Primary backup model does not work well when high availability is a concern. External failure detectors pick primary or backup replicas based on a timeout, but will be unavailable briefly when either goes down.
Paxos ensures high availability and also does not rely on any external failure detectors. External failure detector is also a single point of failure.
Basic Paxos itself requires 2 RTT for each decision to be made, which is fairly costly, considering that we want to be supporting SMR most of the time. We want to lower the cost of consensus.
Multi-Paxos establishes a single replica as the cluster leader that has authority to directly commit to the transaction log. All clients connect to the leader to submit transactions to be replicated and ordered. However, this can be a bottleneck. Also, when leader election occurs, the system is not available.
How can we achieve high availability (Paxos) with high throughput and low latency (Multi-Paxos)? How can we load balance across all replicas rather than being bottlenecked at the leader?
A nice way to visualize what’s going on in SMR is to understand the deterministic transaction log, where each transaction is a slot in a series of steps to be executed by the DSM.
In Basic Paxos, each replica fights for each slot.
In Multi-Paxos, Generalized Paxos, and Fast Paxos, one replica is elected as the leader and decides on who gets each slot, thereby deciding how transactions are totally ordered.
In Mencius Paxos, each replica proceeds to append to the transaction log in round-robin fashion, thereby effectively load balancing. However, it will run at the speed of the slowest replica, since all replicas take turns at proposing.
In Egalitarian Paxos, we remove the notion of slot contention, and make it such that each replica has its own row of slots, as in the image below.
The red arrows represent constraints on the operations, which are explicitly defined. After committing at each replica, consensus is reached that
A <- B <- C <- D
When an operation is proposed, the dependencies of that operation (as viewed from each replica) are OR’ed. So if
1 proposes to the network a new operation
B that depends on nothing, but
2 knows about an operation
A that was submitted earlier but not seen by
1 (hence the dependency on nothing), then
B depends on
A UNION the empty set.
This process requires 2 RTT, which is where we started from.
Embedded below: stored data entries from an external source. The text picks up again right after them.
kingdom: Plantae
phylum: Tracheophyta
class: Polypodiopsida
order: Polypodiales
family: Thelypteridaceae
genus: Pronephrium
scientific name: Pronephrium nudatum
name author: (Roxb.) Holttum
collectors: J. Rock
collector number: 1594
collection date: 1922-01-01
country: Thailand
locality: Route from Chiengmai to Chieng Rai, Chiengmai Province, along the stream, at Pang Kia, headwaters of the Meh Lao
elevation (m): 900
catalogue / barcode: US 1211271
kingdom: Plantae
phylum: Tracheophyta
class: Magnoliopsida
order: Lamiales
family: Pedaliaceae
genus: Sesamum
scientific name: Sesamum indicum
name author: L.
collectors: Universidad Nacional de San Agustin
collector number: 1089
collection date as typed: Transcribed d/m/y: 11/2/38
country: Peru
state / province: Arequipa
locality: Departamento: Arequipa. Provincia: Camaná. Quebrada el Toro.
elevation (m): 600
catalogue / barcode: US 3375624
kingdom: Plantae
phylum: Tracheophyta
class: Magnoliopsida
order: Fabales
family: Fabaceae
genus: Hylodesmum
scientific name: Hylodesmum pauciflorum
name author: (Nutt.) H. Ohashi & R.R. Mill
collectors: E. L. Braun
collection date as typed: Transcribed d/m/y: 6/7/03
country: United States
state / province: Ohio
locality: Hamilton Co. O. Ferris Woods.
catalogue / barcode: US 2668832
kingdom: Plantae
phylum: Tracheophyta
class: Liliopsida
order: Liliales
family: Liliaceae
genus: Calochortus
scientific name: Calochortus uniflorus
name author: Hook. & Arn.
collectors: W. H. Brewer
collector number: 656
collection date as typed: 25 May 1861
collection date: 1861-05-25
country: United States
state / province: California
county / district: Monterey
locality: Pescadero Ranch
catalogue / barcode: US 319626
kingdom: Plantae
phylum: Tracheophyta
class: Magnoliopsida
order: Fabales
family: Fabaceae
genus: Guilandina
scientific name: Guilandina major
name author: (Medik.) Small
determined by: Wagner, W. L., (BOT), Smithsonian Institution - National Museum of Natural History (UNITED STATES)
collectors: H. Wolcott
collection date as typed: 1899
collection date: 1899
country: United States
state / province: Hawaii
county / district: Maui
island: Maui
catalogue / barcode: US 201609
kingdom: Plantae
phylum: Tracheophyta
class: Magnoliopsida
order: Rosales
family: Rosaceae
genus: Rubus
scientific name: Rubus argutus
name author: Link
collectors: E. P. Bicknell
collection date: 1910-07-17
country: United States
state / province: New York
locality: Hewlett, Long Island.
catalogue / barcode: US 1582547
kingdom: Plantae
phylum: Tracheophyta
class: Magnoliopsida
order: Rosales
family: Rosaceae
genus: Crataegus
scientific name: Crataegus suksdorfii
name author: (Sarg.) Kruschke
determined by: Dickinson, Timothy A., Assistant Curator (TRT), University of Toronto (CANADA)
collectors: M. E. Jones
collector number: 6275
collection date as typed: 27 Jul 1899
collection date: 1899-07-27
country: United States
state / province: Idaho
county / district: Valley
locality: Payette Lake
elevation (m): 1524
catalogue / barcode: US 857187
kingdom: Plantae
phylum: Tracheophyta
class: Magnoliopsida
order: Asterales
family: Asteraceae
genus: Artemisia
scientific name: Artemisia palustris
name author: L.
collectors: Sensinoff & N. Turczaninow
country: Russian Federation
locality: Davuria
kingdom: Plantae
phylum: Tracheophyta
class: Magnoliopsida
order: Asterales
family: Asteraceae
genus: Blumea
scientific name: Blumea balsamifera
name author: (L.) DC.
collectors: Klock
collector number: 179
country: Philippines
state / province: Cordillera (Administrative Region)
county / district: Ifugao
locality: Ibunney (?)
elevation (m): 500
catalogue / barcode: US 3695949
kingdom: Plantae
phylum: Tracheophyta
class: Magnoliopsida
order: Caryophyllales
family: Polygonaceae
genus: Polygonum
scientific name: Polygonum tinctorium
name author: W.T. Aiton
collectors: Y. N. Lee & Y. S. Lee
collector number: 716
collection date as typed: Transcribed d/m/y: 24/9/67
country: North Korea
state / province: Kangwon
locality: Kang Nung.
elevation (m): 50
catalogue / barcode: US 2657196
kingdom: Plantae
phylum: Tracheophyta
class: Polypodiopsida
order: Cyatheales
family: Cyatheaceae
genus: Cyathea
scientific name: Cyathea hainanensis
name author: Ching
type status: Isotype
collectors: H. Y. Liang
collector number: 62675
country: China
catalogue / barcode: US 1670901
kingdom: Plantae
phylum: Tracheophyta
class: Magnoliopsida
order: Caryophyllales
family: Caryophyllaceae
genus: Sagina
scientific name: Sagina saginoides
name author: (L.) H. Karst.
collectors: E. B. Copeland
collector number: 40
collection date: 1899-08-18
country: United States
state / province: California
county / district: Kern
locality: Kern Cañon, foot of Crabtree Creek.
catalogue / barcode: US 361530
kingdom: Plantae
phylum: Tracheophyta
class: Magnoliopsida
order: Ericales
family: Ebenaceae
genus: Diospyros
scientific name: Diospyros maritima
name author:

As an optimization, we only have to impose constraints on operations that are concurrent and interfering (e.g. operations on the same key). Otherwise, operations can be seen as non-interfering or non-concurrent, which can be correctly committed in only 1 RTT. Thankfully, in practice, concurrent and interfering operations are rare.
Constraints can be drawn as a directed graph, and an order can be written by linearizing the graph’s strongly connected components. When there are cycles, we execute operations in each strongly component by order of their sequence numbers e.g. approximating a Lamport Clock.
Note: similar concept to the universal tiebreaker in Lamport’s Time, Clocks paper in establishing a total ordering of events in a distrubted system.